Task statement:
Nothing but the lines below from the one with "Dal 1996, NewStar" through the one with "Стерилизатор паровой Plusteam" should be output, each exactly as given, and no pictures.

(Items from a dataset)
────────────────────

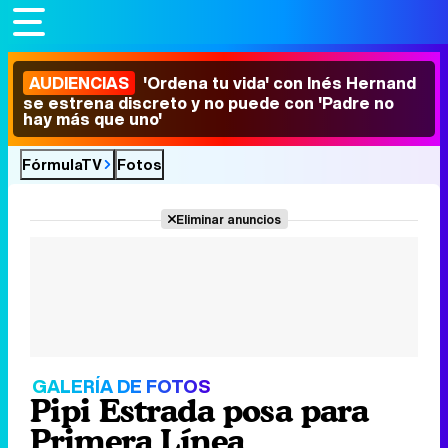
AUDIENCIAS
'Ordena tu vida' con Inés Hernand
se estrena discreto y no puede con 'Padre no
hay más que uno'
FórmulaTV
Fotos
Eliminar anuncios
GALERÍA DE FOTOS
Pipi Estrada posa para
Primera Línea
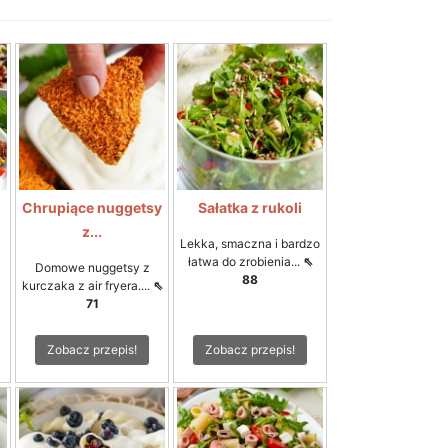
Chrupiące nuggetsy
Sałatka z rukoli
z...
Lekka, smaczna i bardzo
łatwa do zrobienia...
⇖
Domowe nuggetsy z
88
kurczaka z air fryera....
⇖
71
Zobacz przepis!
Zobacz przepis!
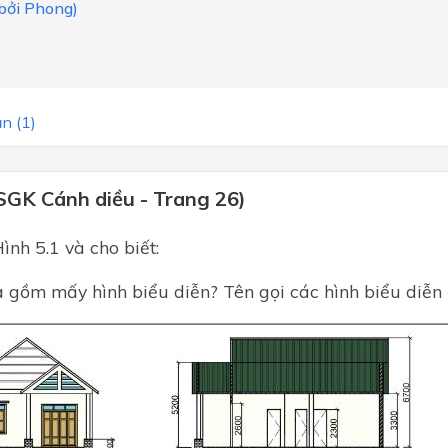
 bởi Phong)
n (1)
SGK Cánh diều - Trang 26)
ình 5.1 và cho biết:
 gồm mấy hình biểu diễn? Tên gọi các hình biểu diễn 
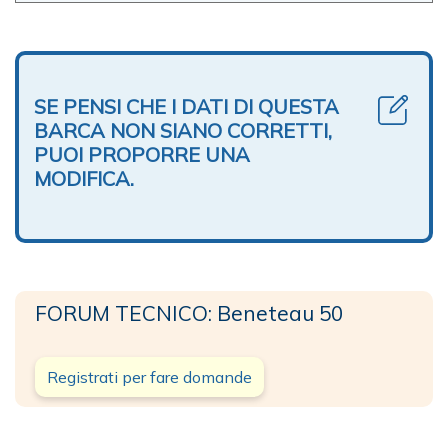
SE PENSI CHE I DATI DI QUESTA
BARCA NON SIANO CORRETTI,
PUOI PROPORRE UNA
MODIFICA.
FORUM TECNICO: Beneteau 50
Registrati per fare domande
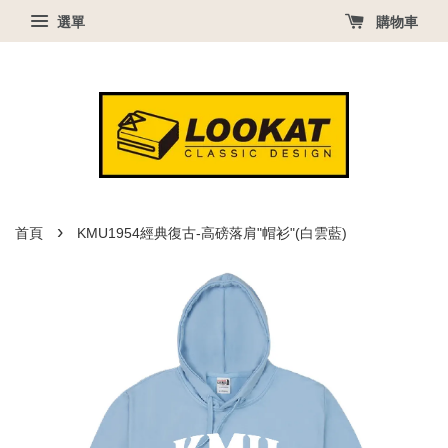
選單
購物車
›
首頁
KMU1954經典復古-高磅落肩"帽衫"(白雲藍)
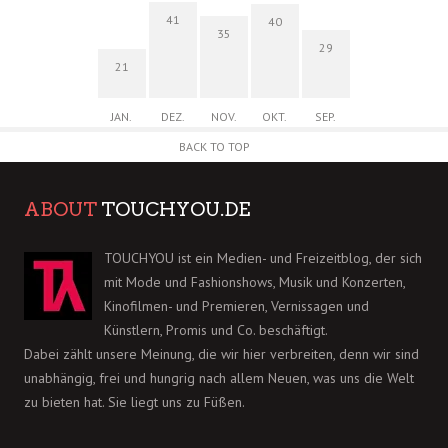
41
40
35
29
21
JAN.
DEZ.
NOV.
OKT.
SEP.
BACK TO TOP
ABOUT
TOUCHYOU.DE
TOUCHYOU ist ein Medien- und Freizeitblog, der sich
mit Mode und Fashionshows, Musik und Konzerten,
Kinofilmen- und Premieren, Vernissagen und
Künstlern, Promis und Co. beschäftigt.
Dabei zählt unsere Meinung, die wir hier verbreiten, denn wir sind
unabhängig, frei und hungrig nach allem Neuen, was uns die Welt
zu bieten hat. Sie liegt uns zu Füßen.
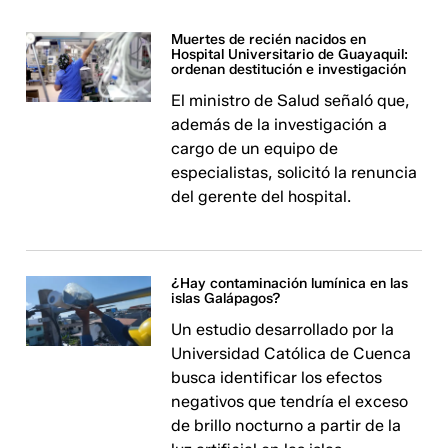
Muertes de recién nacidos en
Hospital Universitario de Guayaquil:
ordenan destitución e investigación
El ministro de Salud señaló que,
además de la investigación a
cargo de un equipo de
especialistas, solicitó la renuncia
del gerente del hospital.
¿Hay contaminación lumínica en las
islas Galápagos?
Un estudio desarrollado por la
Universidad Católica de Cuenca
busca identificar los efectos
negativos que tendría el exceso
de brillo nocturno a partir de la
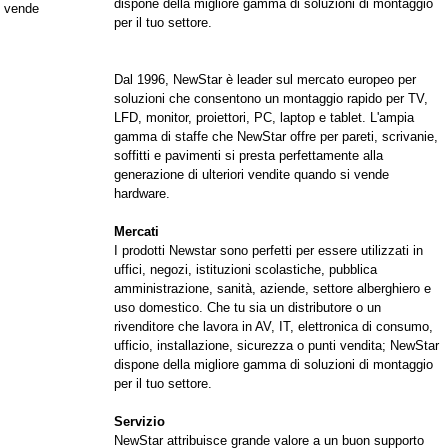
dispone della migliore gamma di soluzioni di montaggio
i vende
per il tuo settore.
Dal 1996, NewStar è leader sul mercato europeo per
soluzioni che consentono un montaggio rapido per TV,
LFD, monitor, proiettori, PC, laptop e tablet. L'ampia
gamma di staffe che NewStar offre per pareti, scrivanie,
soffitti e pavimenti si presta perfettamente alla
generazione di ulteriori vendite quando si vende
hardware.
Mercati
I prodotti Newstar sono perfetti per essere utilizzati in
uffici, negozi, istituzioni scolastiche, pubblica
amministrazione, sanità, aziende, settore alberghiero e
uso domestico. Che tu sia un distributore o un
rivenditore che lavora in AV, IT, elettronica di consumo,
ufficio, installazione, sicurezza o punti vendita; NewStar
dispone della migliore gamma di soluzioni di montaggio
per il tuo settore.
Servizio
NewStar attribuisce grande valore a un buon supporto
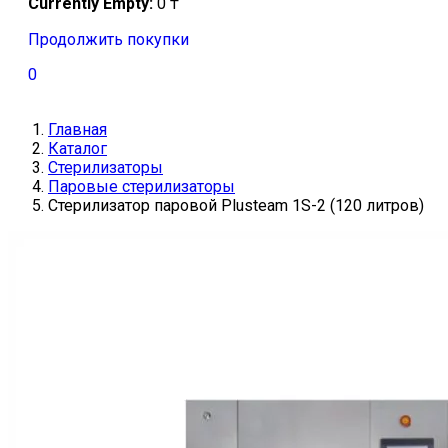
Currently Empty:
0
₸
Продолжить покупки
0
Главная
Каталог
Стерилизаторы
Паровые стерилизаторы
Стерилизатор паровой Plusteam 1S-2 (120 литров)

────────────────────

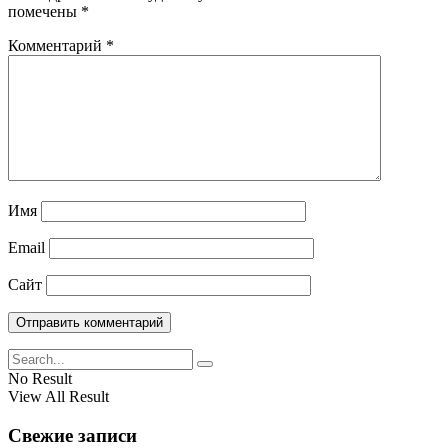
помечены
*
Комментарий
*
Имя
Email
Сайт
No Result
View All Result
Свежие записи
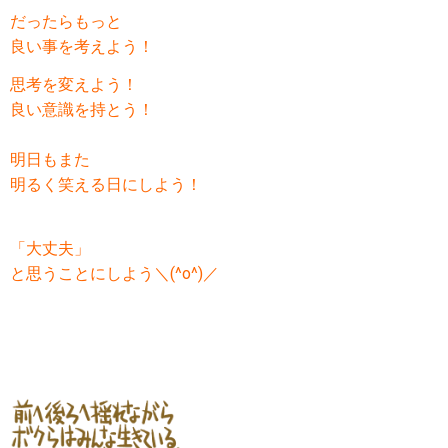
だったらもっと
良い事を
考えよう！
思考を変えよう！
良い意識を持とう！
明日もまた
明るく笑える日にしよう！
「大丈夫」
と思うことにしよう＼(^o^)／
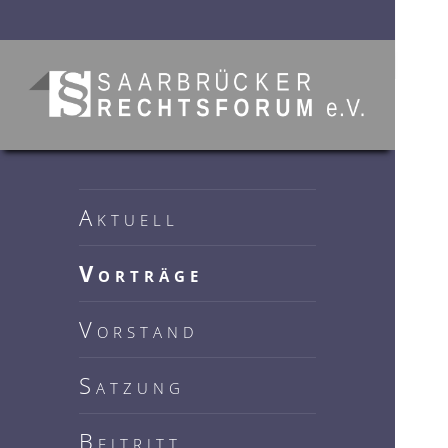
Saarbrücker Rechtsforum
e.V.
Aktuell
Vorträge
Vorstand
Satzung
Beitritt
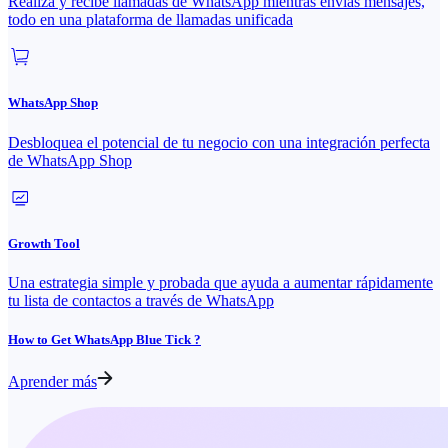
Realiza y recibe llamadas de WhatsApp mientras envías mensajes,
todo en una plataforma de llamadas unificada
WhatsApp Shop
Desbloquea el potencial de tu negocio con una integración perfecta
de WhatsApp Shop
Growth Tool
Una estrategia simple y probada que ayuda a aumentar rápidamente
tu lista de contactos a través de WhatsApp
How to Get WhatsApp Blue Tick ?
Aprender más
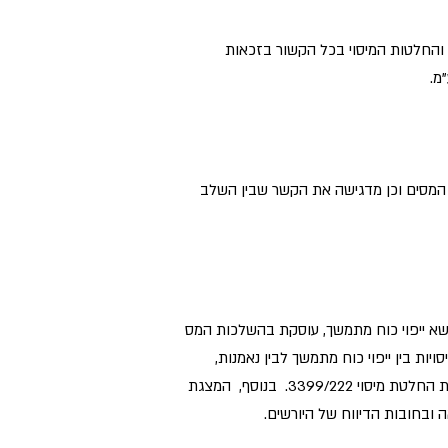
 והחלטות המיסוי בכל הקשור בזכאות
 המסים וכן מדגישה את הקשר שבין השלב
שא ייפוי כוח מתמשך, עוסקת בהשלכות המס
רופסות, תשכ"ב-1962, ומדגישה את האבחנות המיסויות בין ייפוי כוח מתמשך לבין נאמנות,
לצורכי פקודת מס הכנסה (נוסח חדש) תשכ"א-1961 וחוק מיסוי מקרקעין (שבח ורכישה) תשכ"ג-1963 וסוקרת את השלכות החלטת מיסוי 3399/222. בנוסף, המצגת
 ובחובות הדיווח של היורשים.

────────────────────

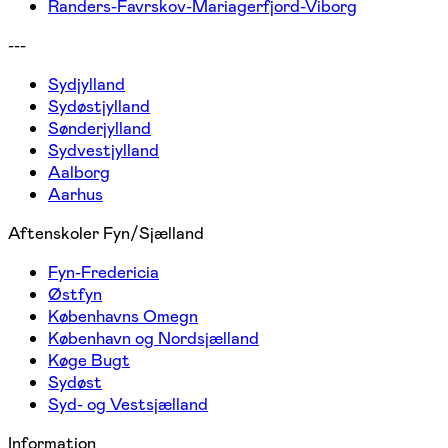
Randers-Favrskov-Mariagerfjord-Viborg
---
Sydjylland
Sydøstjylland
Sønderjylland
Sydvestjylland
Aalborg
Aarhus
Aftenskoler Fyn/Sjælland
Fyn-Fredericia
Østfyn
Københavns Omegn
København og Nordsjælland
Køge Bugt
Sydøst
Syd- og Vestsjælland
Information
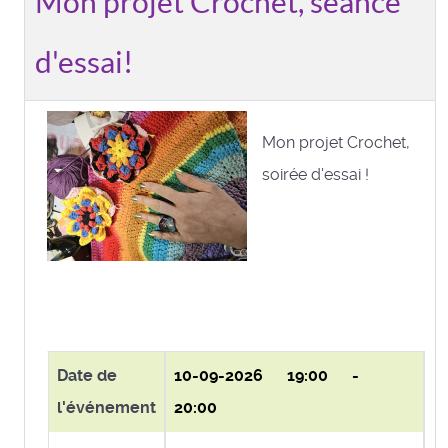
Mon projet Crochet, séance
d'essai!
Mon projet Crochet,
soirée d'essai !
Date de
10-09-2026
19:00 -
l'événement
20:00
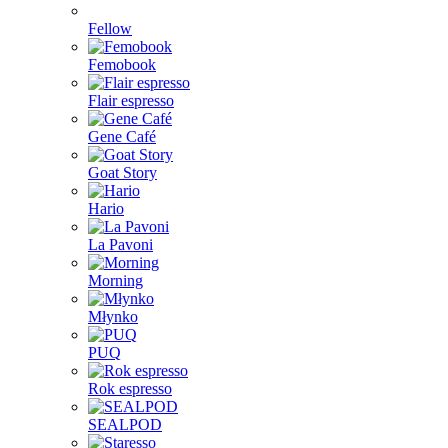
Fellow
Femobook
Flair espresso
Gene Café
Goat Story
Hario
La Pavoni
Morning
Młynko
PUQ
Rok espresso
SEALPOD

────────────────────

Task output:
Dal 1996, NewStar è leader sul mercato europeo per
soluzioni che consentono un montaggio rapido per TV,
LFD, monitor, proiettori, PC, laptop e tablet. L'ampia
gamma di staffe che NewStar offre per pareti, scrivanie,
soffitti e pavimenti si presta perfettamente alla
generazione di ulteriori vendite quando si vende
hardware.
Mercati
I prodotti Newstar sono perfetti per essere utilizzati in
uffici, negozi, istituzioni scolastiche, pubblica
amministrazione, sanità, aziende, settore alberghiero e
uso domestico. Che tu sia un distributore o un
rivenditore che lavora in AV, IT, elettronica di consumo,
ufficio, installazione, sicurezza o punti vendita; NewStar
dispone della migliore gamma di soluzioni di montaggio
per il tuo settore.
Servizio
NewStar attribuisce grande valore a un buon supporto
Currently Empty:
0
₸
Продолжить покупки
0
Главная
Каталог
Стерилизаторы
Паровые стерилизаторы
Стерилизатор паровой Plusteam 1S-2 (120 литров)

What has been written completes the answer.